C’eſt ce qu’il appelle dans ſes notes le ton « éternel et coſmopolite », le ſtyle-René, le ſtyle-Alphonſe Rabbe, &c., &c.

On retrouve la trace de l’émotion que lui cauſa la révolution de Février dans deux ou trois articles du temps[1] et dans la préface qu’il écrivit pour l’édition illuſtrée des chanſons de Pierre Dupont (1851)[2][3].

  1. On a ſouvent cité l’article intitulé Les Chatiments de Dieu, publié le 28 février dans le Salut public, journal qui n’eut que deux numéros. Cet article a été reproduit in-extenſo dans la Revue critique des journaux de 1848, de M. J. Wallon.

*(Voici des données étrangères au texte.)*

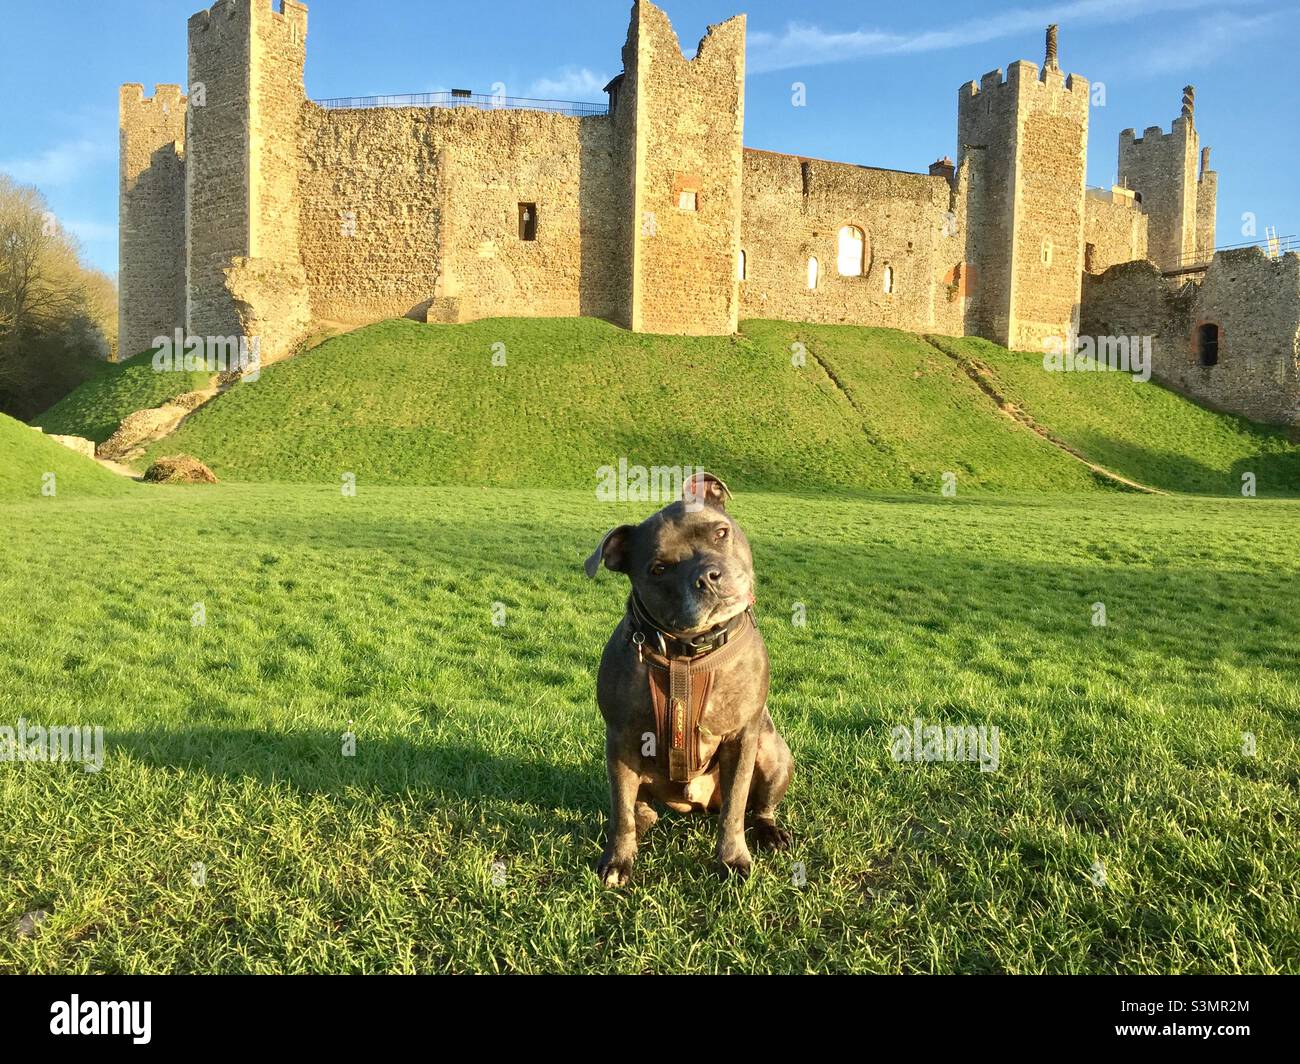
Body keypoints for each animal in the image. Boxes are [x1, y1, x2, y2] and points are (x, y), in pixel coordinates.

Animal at [587, 470, 790, 879]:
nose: (708, 576)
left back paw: (769, 832)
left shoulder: (742, 738)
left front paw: (733, 858)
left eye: (720, 533)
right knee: (638, 807)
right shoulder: (621, 739)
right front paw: (618, 859)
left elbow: (734, 807)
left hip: (773, 751)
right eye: (659, 569)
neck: (685, 653)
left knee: (758, 807)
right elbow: (620, 809)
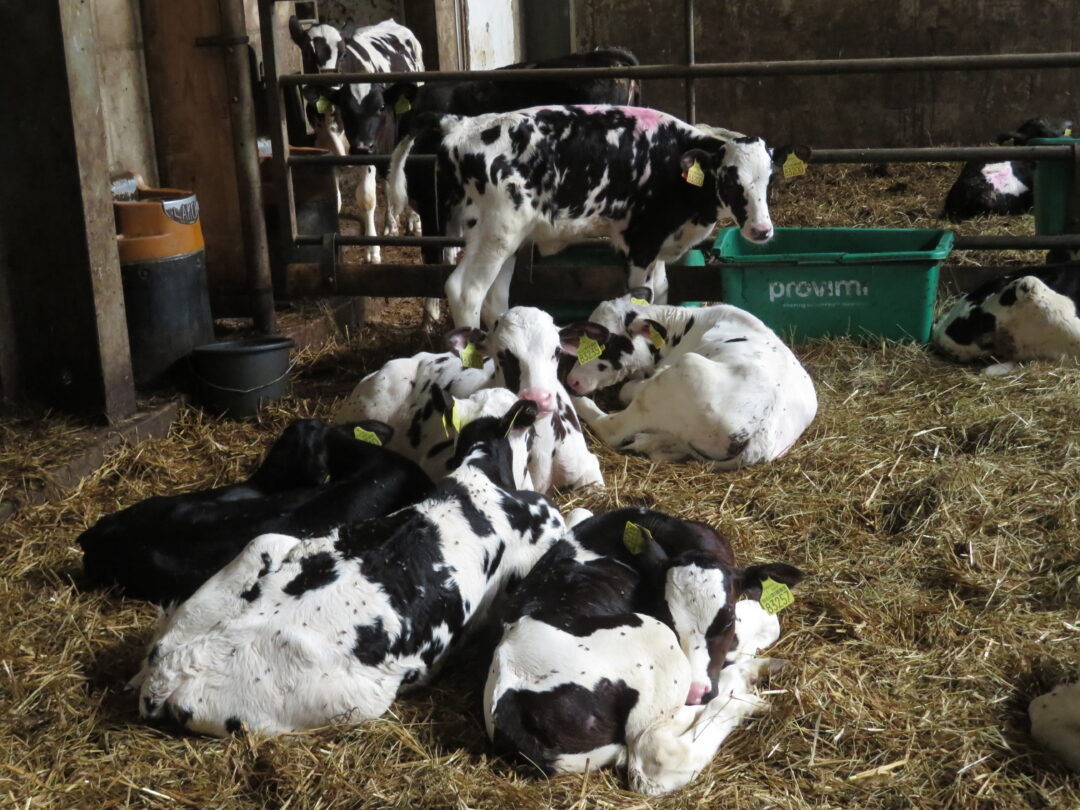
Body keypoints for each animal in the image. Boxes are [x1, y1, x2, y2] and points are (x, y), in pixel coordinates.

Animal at [389, 105, 784, 328]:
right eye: (729, 179)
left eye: (769, 178)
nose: (762, 230)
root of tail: (461, 124)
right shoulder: (638, 240)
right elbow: (643, 298)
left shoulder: (656, 243)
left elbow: (662, 293)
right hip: (496, 231)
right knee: (466, 291)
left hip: (503, 238)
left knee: (494, 298)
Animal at [485, 507, 801, 793]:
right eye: (666, 614)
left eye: (725, 622)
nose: (697, 692)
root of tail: (511, 705)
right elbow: (769, 620)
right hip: (654, 641)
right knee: (656, 753)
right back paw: (743, 696)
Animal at [558, 290, 818, 467]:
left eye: (606, 345)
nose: (573, 381)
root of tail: (759, 436)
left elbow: (627, 390)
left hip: (684, 371)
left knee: (613, 428)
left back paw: (575, 400)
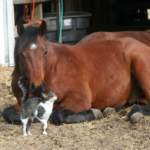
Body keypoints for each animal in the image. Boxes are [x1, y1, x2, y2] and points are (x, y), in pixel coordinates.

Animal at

  2. À propos de ces œuvres éparpillées de la première jeuneſſe, on ne doit pas craindre de multiplier les citations. J’extrais ſeulement quelques lignes de cette préface écrite d’un ton dogmatique & qui confirme ce que j’ai avancé de la dualité de l’eſprit de Ch. Baudelaire. Il s’agit d’abord du Chant des ouvriers, compoſé par P. Dupont en 1846, après le ſuccès de ſon recueil des Payſans. Je me rappelle encore la confidence qu’il m’en fit, avec une naïveté charmante, et comme encore indécis dans ſa réſolution. Quand j’entendis cet admirable cri de douleur & de mélancolie, je fus ébloui et attendri. Il y avait tant d’années que nous attendions un peu de poéſie forte & vraie ! Il eſt impoſſible, à quelque parti qu’on appartienne, de quelques préjugés qu’on ait été nourri, de n’être pas touché du ſpectacle de cette multitude maladive, reſpirant la pouſſière des ateliers, avalant du coton, s’imprégnant de céruſe, de mercure & de tous les poiſons néceſſaires à la création des chefs-d’œuvre, dormant dans la vermine au fond des quartiers où les vertus les plus humbles et les plus grandes nichent à côté des vices les plus endurcis & des vomiſſements du bagne ; de cette multitude ſoupirante & languiſſante à qui la terre doit ſes merveilles* ; qui ſent un ſang vermeil & impétueux couler dans ſes
  3. * On devine que les mots en italique ſont des citations des vers de la chanſon.